A delightful depiction of the acting world

What happens backstage is always true drama. And often pure comedy. Such is the case of The Dresser, a film about an effeminate wardrobe man who is devoted to the deteriorating lead of the acting troupe he travels with. The film takes place in one night about a particularly difficult performance of William Shakespeare's King Lear. Albert Finney plays Sir, the lead role of the performance. He is in no condition to perform such a difficult role, yet he perseveres anyways with the help of his Dresser, Norman (Tom Courtenay). The two powerful leads are the highlight of this beautiful film.

The Dresser is what acting is all about. It is an intriguing blend of film acting and stage acting. Albert Finney and Tom Courtenay give exquisite and robust performances. Their conflicting personalities make them a delightful pair to watch interact. The acting in this film has the kind of prowess and impact of a stage performance with its loud and exaggerated movements. This kind of acting only works in certain settings, and The Dresser is a perfect example of where it not only works but is very necessary. It allows for a detachment from reality, drawing one into the theatrical world, something which stands out in such a unique and perplexing way.

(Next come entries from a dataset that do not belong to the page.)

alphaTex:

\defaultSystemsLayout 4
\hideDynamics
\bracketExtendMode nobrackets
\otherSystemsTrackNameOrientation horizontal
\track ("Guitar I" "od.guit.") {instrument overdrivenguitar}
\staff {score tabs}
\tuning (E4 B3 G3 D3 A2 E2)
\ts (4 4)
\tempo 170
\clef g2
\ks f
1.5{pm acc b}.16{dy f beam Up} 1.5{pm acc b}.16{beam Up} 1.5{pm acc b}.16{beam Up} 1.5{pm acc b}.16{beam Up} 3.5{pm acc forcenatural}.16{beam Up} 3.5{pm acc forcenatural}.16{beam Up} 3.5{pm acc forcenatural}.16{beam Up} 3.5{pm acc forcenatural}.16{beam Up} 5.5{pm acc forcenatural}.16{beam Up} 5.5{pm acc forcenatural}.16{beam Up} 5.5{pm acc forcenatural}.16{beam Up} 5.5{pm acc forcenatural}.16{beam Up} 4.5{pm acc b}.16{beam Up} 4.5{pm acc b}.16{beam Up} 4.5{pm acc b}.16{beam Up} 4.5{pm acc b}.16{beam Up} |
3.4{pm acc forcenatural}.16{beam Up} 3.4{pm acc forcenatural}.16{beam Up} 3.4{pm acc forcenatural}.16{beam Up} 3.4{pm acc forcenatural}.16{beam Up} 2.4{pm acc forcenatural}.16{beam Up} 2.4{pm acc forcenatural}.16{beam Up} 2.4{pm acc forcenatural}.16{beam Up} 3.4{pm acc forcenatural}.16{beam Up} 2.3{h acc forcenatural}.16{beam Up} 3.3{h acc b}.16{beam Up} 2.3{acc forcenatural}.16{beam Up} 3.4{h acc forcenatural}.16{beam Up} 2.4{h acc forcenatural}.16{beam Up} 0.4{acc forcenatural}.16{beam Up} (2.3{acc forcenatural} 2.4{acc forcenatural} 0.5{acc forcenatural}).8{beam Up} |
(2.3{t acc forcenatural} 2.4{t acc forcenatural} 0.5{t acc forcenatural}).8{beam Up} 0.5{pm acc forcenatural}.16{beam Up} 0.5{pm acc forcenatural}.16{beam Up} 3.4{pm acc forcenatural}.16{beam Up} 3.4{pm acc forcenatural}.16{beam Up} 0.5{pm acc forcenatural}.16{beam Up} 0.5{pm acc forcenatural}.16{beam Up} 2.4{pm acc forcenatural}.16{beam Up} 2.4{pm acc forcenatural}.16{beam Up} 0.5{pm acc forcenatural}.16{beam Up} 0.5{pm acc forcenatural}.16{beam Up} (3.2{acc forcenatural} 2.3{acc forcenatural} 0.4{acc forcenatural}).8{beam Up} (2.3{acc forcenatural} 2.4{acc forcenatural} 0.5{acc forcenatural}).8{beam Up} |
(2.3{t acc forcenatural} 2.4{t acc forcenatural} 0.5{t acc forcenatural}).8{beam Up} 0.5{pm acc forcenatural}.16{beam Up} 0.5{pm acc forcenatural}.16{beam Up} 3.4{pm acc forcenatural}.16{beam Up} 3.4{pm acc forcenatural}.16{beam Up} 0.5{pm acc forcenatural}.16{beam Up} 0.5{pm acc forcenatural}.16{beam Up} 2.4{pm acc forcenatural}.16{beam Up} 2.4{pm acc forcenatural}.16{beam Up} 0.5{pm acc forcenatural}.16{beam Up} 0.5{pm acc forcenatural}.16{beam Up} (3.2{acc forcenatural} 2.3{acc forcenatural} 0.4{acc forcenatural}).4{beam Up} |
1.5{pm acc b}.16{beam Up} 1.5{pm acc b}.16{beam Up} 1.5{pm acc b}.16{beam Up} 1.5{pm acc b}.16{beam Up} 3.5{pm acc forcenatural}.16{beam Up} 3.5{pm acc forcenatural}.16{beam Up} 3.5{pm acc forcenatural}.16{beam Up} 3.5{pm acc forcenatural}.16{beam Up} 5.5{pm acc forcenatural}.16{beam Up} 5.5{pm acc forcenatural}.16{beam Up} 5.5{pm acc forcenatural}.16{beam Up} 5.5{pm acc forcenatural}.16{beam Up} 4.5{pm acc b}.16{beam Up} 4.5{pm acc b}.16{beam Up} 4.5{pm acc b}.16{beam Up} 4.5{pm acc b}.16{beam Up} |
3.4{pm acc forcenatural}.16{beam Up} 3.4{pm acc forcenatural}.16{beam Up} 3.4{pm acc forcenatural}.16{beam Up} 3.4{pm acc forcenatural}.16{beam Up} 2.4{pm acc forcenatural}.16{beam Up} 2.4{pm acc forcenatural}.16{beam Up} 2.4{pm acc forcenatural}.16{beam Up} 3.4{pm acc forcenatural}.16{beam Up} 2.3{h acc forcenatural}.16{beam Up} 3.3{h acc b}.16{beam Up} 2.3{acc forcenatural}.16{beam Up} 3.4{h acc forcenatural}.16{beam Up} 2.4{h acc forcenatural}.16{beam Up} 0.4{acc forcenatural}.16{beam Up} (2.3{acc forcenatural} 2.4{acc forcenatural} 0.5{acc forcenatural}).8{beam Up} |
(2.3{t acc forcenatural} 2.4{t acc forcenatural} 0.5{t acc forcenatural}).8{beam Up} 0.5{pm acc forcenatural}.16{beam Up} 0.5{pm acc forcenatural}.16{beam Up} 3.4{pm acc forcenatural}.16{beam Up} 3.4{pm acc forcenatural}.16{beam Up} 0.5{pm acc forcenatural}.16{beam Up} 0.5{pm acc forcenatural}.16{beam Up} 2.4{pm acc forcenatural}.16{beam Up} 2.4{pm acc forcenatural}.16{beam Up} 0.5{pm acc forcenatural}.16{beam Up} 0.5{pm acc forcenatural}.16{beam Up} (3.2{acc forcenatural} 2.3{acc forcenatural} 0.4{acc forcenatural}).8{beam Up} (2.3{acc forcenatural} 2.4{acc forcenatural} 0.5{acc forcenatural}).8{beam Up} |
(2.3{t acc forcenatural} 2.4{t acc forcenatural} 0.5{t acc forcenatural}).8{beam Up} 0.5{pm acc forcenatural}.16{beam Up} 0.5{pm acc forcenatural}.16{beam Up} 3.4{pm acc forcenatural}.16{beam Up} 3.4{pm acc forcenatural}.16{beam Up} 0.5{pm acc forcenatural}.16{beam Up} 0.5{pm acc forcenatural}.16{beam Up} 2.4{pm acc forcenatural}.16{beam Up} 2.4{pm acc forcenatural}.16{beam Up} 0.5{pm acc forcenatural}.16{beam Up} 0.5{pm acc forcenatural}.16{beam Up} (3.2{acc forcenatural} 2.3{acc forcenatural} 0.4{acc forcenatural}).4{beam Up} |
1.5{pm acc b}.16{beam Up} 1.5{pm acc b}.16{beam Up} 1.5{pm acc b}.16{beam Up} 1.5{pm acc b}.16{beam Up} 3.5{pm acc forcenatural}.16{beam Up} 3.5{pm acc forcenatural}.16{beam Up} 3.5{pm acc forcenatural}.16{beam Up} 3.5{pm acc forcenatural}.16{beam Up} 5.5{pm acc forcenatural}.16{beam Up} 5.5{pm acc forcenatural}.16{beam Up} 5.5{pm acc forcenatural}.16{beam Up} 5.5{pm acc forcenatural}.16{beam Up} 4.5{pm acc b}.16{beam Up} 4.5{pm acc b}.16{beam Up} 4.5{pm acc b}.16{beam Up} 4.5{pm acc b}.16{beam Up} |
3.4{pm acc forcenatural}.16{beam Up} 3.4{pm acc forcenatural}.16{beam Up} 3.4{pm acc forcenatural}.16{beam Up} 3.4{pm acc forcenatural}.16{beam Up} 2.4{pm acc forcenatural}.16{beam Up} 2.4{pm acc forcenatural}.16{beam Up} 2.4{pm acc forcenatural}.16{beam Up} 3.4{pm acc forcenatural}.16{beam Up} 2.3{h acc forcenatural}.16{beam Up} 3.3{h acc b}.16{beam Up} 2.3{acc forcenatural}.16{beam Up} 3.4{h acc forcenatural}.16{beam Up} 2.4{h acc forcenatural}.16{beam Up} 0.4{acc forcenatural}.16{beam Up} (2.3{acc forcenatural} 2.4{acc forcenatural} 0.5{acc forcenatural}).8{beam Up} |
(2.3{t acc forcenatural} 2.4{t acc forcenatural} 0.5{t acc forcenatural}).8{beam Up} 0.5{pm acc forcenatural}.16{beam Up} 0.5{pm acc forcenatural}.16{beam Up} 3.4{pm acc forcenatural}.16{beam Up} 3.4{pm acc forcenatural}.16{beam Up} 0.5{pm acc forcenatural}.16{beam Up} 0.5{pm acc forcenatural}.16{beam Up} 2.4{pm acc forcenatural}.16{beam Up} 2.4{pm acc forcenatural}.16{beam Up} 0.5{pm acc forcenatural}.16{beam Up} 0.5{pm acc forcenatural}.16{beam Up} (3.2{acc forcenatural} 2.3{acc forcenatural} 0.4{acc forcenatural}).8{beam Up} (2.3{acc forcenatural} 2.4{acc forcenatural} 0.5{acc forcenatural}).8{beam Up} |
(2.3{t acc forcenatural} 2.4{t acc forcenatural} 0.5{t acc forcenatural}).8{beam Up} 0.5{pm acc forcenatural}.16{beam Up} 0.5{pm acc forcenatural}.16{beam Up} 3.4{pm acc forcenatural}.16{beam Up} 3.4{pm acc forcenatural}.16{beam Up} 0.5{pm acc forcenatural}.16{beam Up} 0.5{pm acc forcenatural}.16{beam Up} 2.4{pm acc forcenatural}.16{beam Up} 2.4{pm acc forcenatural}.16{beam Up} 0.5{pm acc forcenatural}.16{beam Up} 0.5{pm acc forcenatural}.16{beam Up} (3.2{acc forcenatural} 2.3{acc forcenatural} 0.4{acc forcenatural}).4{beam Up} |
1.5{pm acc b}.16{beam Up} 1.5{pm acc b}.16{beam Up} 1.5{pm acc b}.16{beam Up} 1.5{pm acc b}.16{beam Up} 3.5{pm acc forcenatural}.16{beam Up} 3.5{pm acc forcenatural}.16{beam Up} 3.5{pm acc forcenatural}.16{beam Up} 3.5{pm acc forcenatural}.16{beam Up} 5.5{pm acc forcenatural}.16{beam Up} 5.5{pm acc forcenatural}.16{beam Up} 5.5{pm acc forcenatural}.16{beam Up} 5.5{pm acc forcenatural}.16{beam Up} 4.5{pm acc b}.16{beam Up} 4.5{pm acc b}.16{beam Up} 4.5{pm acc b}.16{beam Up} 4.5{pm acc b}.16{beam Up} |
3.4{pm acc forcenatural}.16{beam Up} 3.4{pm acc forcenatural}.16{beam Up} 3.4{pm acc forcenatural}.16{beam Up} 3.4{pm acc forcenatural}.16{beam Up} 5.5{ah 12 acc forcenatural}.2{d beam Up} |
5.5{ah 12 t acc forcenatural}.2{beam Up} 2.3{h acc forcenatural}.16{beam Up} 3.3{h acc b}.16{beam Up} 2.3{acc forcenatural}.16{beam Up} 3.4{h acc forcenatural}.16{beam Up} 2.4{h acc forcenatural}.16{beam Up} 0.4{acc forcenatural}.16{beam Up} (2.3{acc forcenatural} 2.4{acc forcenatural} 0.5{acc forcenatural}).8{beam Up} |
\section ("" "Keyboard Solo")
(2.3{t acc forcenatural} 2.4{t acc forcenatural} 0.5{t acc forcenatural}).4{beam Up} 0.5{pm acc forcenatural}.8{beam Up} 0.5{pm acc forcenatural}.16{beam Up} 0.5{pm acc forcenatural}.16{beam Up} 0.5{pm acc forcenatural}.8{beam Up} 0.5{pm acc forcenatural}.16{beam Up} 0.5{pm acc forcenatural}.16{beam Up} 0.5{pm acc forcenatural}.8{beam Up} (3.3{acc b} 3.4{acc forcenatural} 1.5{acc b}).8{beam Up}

Peter Yates directs this film with precise and aesthetically glamorous grandeur. It is a grand film that doesn't go too far out of line and never gets lost in itself. Yates directs with a keen eye for subtle detail and sparkling brilliance. The film is written with the same kind of subdued wit and beauty, making the film fit together nicely. The dialouge is great and the actors who deliver it bring so much life to the characters and script that it makes for a brilliant expose of the acting world.

The Dresser is a great film that accomplishes beauty and immersion without an immaculate setting. The film is subtly fantastic. Definitely check this one out.